I have a friend who writes for God Is In The TV he gets CDs to review and gig tickets so that he can give his considered opinion on them. I know I'm of a certain age but I do rather like to think of myself as still cutting edge so was sort of flattered to be invited to be a reviewer too. However, I was not invited to review the work of the latest indie band nor a performance poet; I was invited to write about a vacuum cleaner.

I suppose I set myself up for this really when I railed against our Dyson and its refusal to die a dignified death. The arrival of a Miele S5211 to test and write about has done little to cure us of our Dyson; in fact it has made it worse. The Miele is very pretty, sleek even - you might consider leaving it out in the lounge for people to see, rather than hide it away like an ugly child - which is what you do with the dreadful grey and yellow monstrosity.

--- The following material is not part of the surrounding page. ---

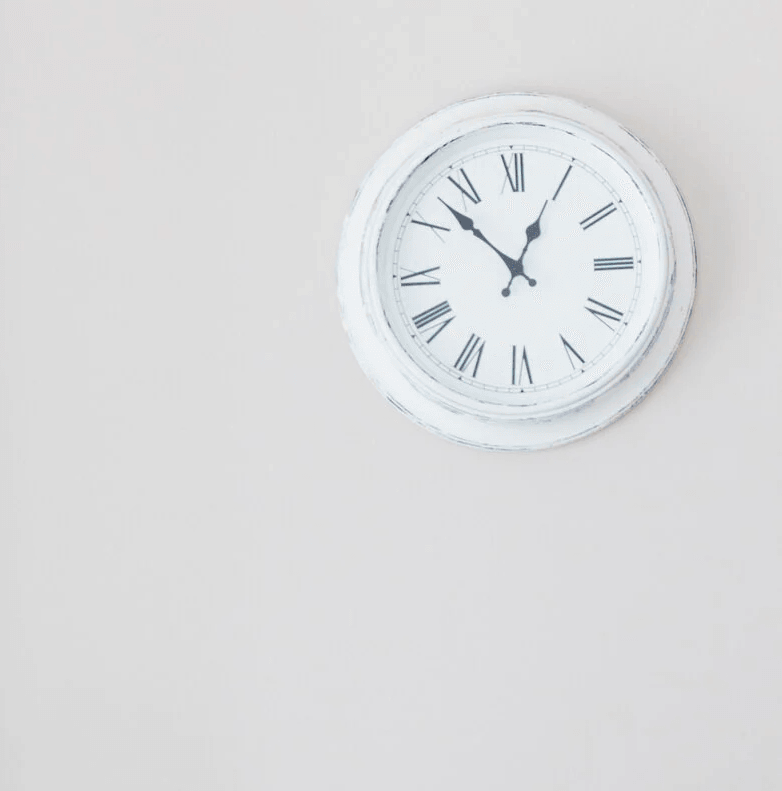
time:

But, in the interests of fairness I had better try to be acerbic and witty like a proper reviewer - but do you know what? I can't; the Miele 5211 is lovely, it emits a gentle hiss rather than an angry roar as it goes about it's
business. And the metaphor of cars isn't lost either - it is definitely a Mercedes: quiet, refined, understated and efficient - it oozes German efficiency.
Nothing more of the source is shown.